Are you... are you saying ants are crabs now???
@futurebird They are closely related relative to relationships with most other animals, yep. :-)
@futurebird Here's a phylogeny showing where insects and crabs fit relative to each other within the group of pancrustacea.
Wait, so crabs are far more closely related to insects than spiders are?!
It looks like it... that is blowing my mind.
@futurebird @inthehands @tedpavlic It makes sense to me. Crabs have exoskeletons like ants but spiders are furry.
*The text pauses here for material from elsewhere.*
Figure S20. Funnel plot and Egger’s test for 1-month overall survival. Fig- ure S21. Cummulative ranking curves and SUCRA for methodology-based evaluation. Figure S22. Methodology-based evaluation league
@indigoparadox @futurebird @tedpavlic
Counterpoint: velvet ants
@inthehands @indigoparadox @futurebird There are certainly a lot of fuzzy/furry insects (and velvet ants are wasps, not ants, after all). Spiders are also very closely related to other arachnids, such as scorpions, of which many are not very furry at all. So furriness isn't a key characteristic.
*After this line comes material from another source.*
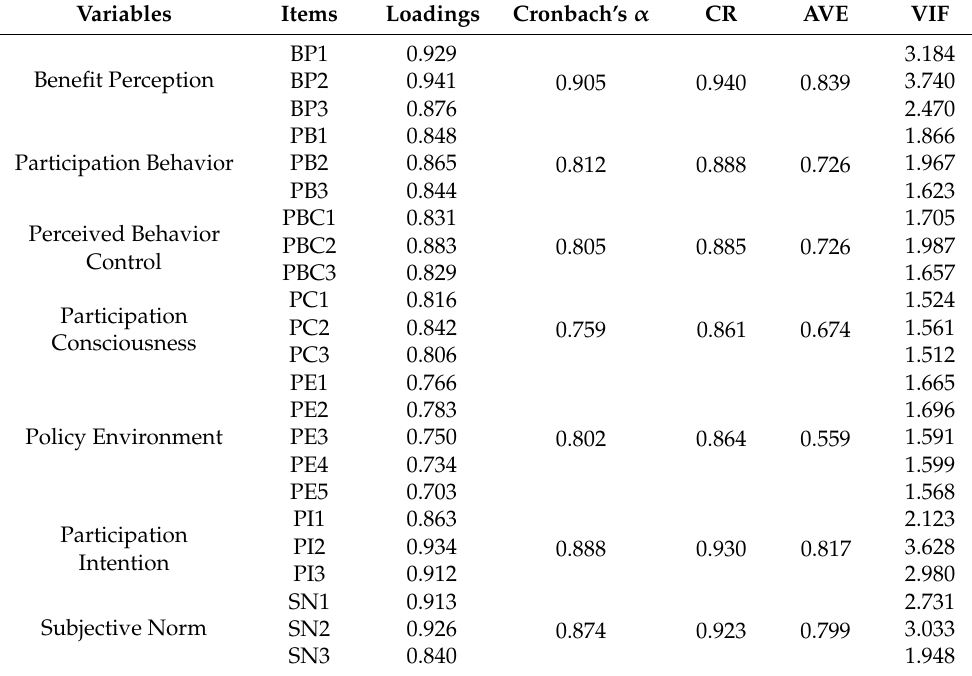
Table 3. Reliability and validity.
Most of the shared characteristics of pancrustacea (that distinguish them from others, like the arachnids) are neurological, developmental, and molecular and difficult to see with the better naked eye.
@inthehands @indigoparadox @futurebird @tedpavlic
setae , or "arthropod fuzz" occur in many, maybe even all, groups of arthropods; most (all?) crustaceans have sensory setae of various sorts, some crabs are remarkably fuzzy, krill use setae to capture microplankton, as do many other types of filter-feeding crustaceans. Annelids also have setae, though I don't know if those are homologous to arthopod setae.
@inthehands @indigoparadox @futurebird @tedpavlic
another Haeckel, showing how fuzzy some copepods are:
https://en.wikipedia.org/wiki/Copepod#/media/File:Haeckel_Copepoda.jpg
@llewelly @inthehands @indigoparadox @futurebird Yes, "furriness" is definitely not a useful characteristic for classifying pancrustacea.
Most of the shared characteristics of pancrustacea (that distinguish them from others, like the arachnids, including spiders, mites, and scorpions) are neurological, developmental, and molecular and difficult to see with the better naked eye. In fact, properties of photoreceptors in the eye are one of these key characteristics.
@llewelly @inthehands @indigoparadox @futurebird But ultimately the thing that moved insects closer to crustaceans (and farther from other arthropods) was molecular data (e.g., patterns of genes that better clustered them with crustaceans than with the others).